WARNING: Distressing details.
An 8-year-old girl brutally beaten to death by her grandmother was found with maggots living in an open head wound that had gone untreated, a Illinois court heard.
Helen Ford, 55, of Chicago was convicted today of first-degree murder for the torture and killing of Gizzell "Gizzy" Ford on July 13, 2013.
Gizzy's strangled and badly bruised body was found on her father's bedroom floor, clad only in torn underwear with much of her hair pulled out.
Gizzy led a tortured life of fear, abuse and neglect leading up to her tragic death, according to her diary entries, presented to the court during the trail.
"I hate this life because now I'm in super big trouble," she wrote on July 11 while her two cousins were away at summer camp.
In another entry, two weeks before she died, she wrote: "I hope that I don't mess up today because I really want to be able to just sit down, watch TV, talk and play with everybody. I am going to be great all day. Love, G.F."
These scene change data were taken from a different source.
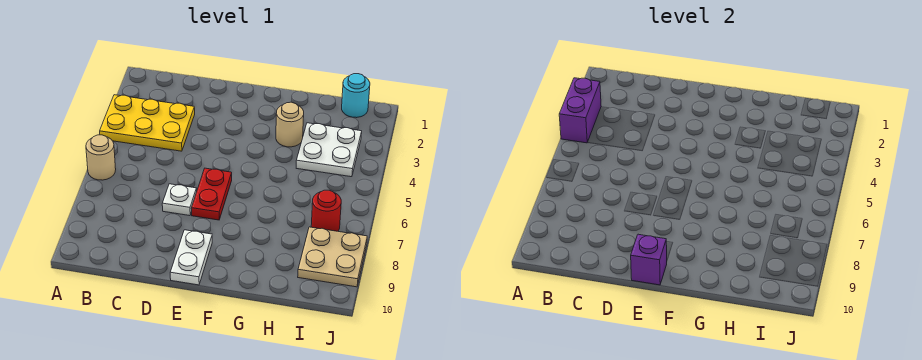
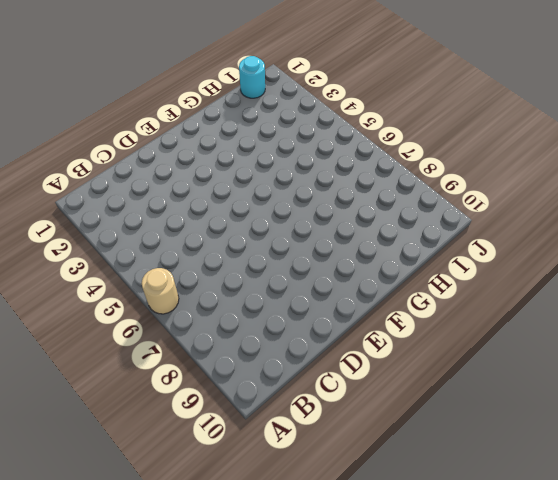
none -> yellow plate A3:C4 level 1
none -> white plate D7 level 1
none -> red plate E6:E7 level 1

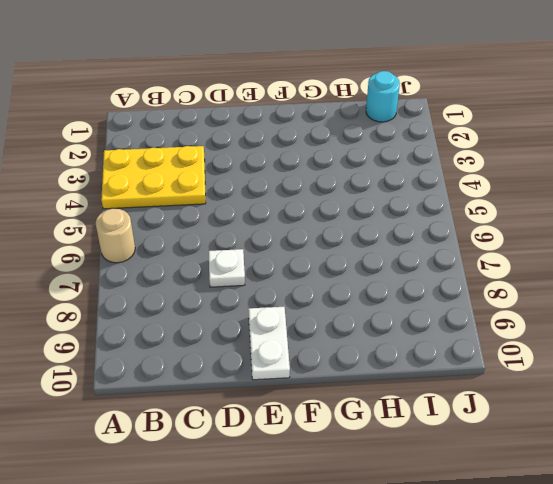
none -> red plate E6:E7 level 1
none -> tan round brick G3 level 1
none -> white plate H3:I4 level 1

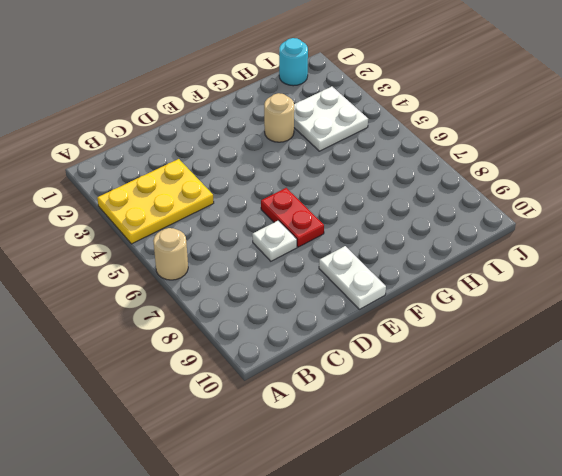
none -> red round brick I7 level 1
none -> tan plate I8:J9 level 1
none -> purple brick A3:A4 level 2

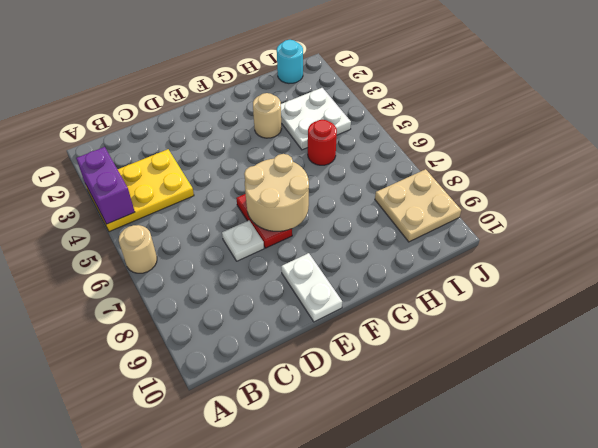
tan round brick E6:F7 level 2 -> none
red round brick H5 level 1 -> red round brick I7 level 1
none -> purple brick E10 level 2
But later, Gizzy added a note in pencil: "Not true. I failed."
Gizzy lived with her father, Andre Ford, and paternal grandmother in an apartment on Chicago's West Side.Her father, a convicted felon, was awarded temporary custody after saying Gizzy's mother was homeless.
In the care of her grandmother and father, Gizzy wrote of her pain after being forced to squat in place for half the day and then stand for "an hour or two".
At Ford's trial, the court was played videos taken by Andre Ford showing him berating his emaciated child for breaking the rules. She often had a sock or rag stuffed into her mouth in these videos.
According to the Chicago Tribune, the court heard Gizzy was tied to her dad's bed for days, denied food and water, and reprimanded for trying to sneak a drink from the toilet.
The court heard Gizzy tried to take her own life last year, but was stopped by her grandmother.
Gizzy's father, bedridden with chronic scleroderma, died in jail of an apparent heart attack in August 2014 while awaiting trial, according to the Chicago Tribune.
According to the newspaper, a child abuse doctor for the Illinois Department of Children and Family Services found a suspicious injury on Gizzy's buttocks weeks before her death but didn't report it.
Ford's lawyer, Assistant Public Defender Judie Smith, said the grandmother was "overworked, overwhelmed and overcome" while caring for her son and three grandchildren.
Smith called Gizzy a "tragically troubled young lady" and suggested she'd inflicted her own injuries.
But other family members described Gizzy as a smart, chatty girl.